- Born: Ing-Marie Birgitta Wieselgren 9 April 1958 Motala, Sweden
- Died: 6 July 2022 (aged 64) Visby, Sweden
- Education: Uppsala University
- Occupation: Psychiatrist

= Ing-Marie Wieselgren =

Swedish psychiatrist (1958–2022)

Ing-Marie Birgitta Wieselgren (9 April 1958 – 6 July 2022) was a Swedish psychiatrist and national coordinator for psychiatric issues in Sweden's Municipalities and Regions. She was also chief physician at Uppsala University Hospital.

==Early life and education==
Wieselgren completed her medical degree at Uppsala University and defended her dissertation in 1995 at Uppsala University with a dissertation on prognosis and prognostic factors in schizophrenia.

==Career==
Wieselgren was head of the clinic for the psychosis and rehabilitation clinic at the Uppsala University Hospital from 1998 to 2002 and head of operations for the same clinic from 2003 to 2004. Wieselgren was the initiator and head of a special team at the Academy for Adolescents with Psychosis 1997–2004 and a neuropsychiatric investigation team between 1999 and 2004.

Between 2004 and 2006, Wieselgren was the Secretary General of the National Psychiatric Coordination. She has been a member of Region Skåne's Ethics Council since 2007 and chair of the reference group for the work of developing national guidelines for psychosocial interventions in schizophrenia at the National Board of Health and Welfare in 2008. Wieselgren also participated as an expert in various working groups at the Swedish Agency for Health Technology Assessment and Assessment of Social Services.

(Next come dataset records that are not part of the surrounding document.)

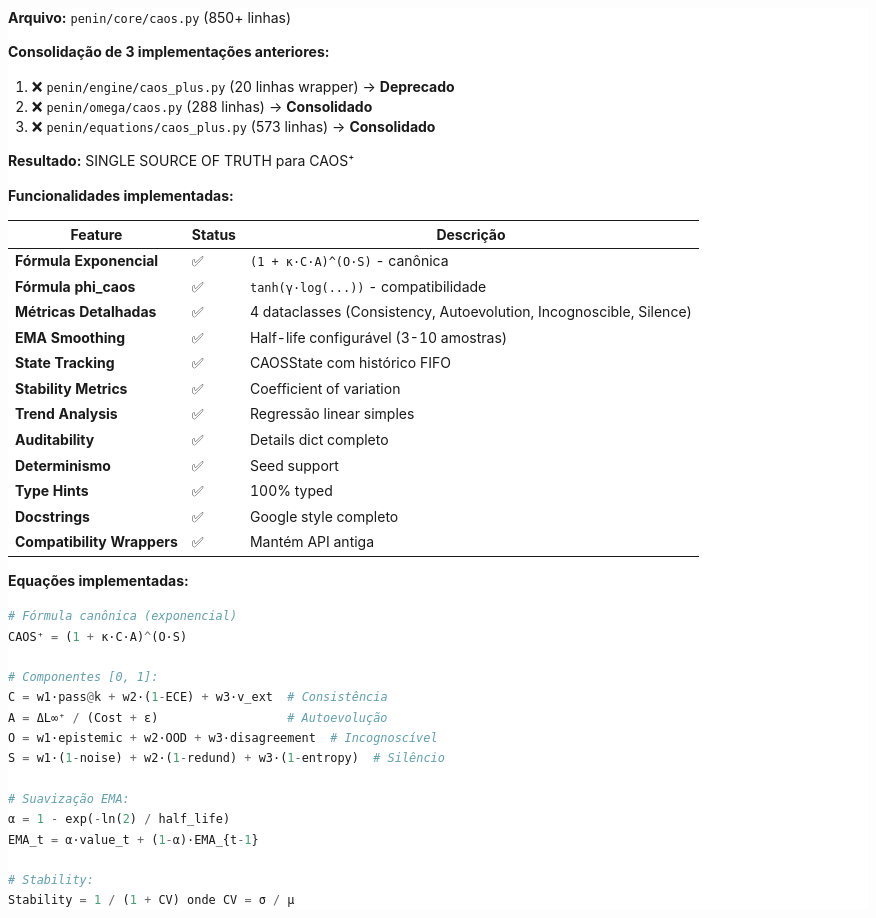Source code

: **Arquivo:** `penin/core/caos.py` (850+ linhas)

**Consolidação de 3 implementações anteriores:**
1. ❌ `penin/engine/caos_plus.py` (20 linhas wrapper) → **Deprecado**
2. ❌ `penin/omega/caos.py` (288 linhas) → **Consolidado**
3. ❌ `penin/equations/caos_plus.py` (573 linhas) → **Consolidado**

**Resultado:** SINGLE SOURCE OF TRUTH para CAOS⁺

**Funcionalidades implementadas:**

| Feature | Status | Descrição |
|---------|--------|-----------|
| **Fórmula Exponencial** | ✅ | `(1 + κ·C·A)^(O·S)` - canônica |
| **Fórmula phi_caos** | ✅ | `tanh(γ·log(...))` - compatibilidade |
| **Métricas Detalhadas** | ✅ | 4 dataclasses (Consistency, Autoevolution, Incognoscible, Silence) |
| **EMA Smoothing** | ✅ | Half-life configurável (3-10 amostras) |
| **State Tracking** | ✅ | CAOSState com histórico FIFO |
| **Stability Metrics** | ✅ | Coefficient of variation |
| **Trend Analysis** | ✅ | Regressão linear simples |
| **Auditability** | ✅ | Details dict completo |
| **Determinismo** | ✅ | Seed support |
| **Type Hints** | ✅ | 100% typed |
| **Docstrings** | ✅ | Google style completo |
| **Compatibility Wrappers** | ✅ | Mantém API antiga |

**Equações implementadas:**

```python
# Fórmula canônica (exponencial)
CAOS⁺ = (1 + κ·C·A)^(O·S)

# Componentes [0, 1]:
C = w1·pass@k + w2·(1-ECE) + w3·v_ext  # Consistência
A = ΔL∞⁺ / (Cost + ε)                  # Autoevolução
O = w1·epistemic + w2·OOD + w3·disagreement  # Incognoscível
S = w1·(1-noise) + w2·(1-redund) + w3·(1-entropy)  # Silêncio

# Suavização EMA:
α = 1 - exp(-ln(2) / half_life)
EMA_t = α·value_t + (1-α)·EMA_{t-1}

# Stability:
Stability = 1 / (1 + CV) onde CV = σ / μ
```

In August 2015, she was appointed a member of the Government's Commission for Equal Health.

She regularly appeared in Sveriges Radio P1's program Tankar för dagen (Thoughts for the day).

==Death==

On 6 July 2022, during Almedalen Week, Wieselgren died after being stabbed at Donners plats in Visby. The stabbing occurred near to a stage where Centre Party leader Annie Lööf was about to give a press conference, and Wieselgren had been walking towards a seminar on neuropsychiatric diagnoses in children she was due to moderate. After stabbing Wieselgren, the attacker was tackled by a pensioner and was shortly thereafter arrested by police.

The arrested perpetrator was a 33-year-old man who had previously participated in events organized by the neo-Nazi Nordic Resistance Movement and had written for the neo-Nazi newspaper Nordfront. However, the prosecutor of the case told media that the connection to the far-right would not be the main focus of the investigation, as the arrested man's explanation of his actions suggested the attack was motivated by dissatisfaction over the state of psychiatric care in Sweden and as there were reports that he had "committed the act under the influence of narcotics." The prosecutor further stated that the suspect would undergo a psychiatric evaluation under police custody. On 11 July, the prosecutor told media that the Swedish Security Service took over the investigation and that the case is being treated as terrorism.